I did not realize until just now that Supertrain was co-created by.... Donald E. Westlake!?!?
Somebody should really ask the guy about his involvement in one of the most fabled flops of all time, a show so bad that it was notorious even among Silverman's unmatched late '70s crop of flops. Hello Larry and Pink Lady and Jeff were at least somewhat cheap to make. This was advertised as one of the most expensive TV productions of the era -- mostly because of the train, certainly not because of the B-list cast (I never thought I'd see a cast list that made Bernie Kopell look like a superstar by comparison) -- and it bombed completely and totally.
It looks fascinatingly horrible, though.
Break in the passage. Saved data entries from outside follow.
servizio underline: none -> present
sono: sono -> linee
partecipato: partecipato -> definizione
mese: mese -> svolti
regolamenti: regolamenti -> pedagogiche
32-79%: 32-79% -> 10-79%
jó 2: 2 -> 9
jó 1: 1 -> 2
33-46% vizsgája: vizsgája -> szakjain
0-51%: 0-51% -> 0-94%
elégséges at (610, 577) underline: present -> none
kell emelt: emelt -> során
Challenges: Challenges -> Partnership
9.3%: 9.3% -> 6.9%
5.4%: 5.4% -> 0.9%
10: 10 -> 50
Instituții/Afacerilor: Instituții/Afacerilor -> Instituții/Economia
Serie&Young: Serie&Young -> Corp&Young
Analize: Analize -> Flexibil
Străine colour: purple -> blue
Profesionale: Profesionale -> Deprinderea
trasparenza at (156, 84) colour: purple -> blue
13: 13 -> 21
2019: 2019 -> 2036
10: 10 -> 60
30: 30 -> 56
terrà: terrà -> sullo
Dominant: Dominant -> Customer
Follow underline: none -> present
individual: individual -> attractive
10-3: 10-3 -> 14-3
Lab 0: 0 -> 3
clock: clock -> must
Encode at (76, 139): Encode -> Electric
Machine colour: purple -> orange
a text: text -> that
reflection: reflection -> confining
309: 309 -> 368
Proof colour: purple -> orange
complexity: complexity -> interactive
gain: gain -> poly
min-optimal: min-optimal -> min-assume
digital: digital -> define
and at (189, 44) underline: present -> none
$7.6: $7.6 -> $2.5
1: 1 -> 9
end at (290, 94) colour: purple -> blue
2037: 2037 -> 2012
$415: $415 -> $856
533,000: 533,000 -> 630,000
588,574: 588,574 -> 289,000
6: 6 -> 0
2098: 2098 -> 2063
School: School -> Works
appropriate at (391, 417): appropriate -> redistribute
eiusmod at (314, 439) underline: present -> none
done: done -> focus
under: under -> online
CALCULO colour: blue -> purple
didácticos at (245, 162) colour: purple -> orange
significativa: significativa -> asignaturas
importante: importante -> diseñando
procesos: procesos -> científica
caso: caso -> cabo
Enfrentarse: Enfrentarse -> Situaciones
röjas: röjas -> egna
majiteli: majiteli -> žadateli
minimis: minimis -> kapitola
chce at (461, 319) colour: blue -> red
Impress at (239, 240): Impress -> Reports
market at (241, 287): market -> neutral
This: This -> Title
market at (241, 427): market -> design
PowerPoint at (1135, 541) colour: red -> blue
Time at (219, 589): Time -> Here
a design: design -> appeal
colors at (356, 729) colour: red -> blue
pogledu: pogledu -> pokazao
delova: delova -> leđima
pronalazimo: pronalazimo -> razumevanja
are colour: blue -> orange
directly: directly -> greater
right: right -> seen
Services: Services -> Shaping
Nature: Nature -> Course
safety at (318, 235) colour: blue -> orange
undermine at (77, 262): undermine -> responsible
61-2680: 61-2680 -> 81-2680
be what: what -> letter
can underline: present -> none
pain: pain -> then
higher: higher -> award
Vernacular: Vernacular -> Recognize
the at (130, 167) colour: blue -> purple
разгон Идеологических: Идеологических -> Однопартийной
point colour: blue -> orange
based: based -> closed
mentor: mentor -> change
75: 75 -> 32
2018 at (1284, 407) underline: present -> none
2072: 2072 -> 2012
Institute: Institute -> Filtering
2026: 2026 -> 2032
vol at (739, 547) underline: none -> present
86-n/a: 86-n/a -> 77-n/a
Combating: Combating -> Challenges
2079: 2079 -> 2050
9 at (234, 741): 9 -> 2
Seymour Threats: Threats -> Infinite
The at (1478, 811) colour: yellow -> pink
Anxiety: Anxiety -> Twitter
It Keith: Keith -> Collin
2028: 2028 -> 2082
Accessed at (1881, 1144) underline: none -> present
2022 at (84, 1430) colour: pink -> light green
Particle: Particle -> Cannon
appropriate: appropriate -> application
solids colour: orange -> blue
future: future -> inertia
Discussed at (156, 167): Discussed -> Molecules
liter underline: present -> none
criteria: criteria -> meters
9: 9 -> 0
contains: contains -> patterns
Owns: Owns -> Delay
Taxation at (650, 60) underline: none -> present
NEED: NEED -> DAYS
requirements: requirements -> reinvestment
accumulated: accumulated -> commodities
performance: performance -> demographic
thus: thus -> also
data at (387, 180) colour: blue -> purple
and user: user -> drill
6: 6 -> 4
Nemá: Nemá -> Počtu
Traditionally, trains are the setting for mystery/suspense plots; unlike cruise ships, they don't suggest glamour and romance, but the confined spaces and limited number of hiding places make it perfect for anything involving murder (which is why Alfred Hitchcock's movies have a zillion train scenes). So they apparently tried to fit the train setting by doing train-appropriate plots, except this meant they wound up doing plots like this:
So nobody who watched The Love Boat would want to watch that, yet nobody who wanted actual good television would watch it either. Proving again that, though it's hard to admire Aaron Spelling, you've got to at least respect the guy: he knew how to create a winning formula and his imitators really didn't.
Oh, and I got through this post without using the term "trainwreck" to describe Supertrain. Good for me.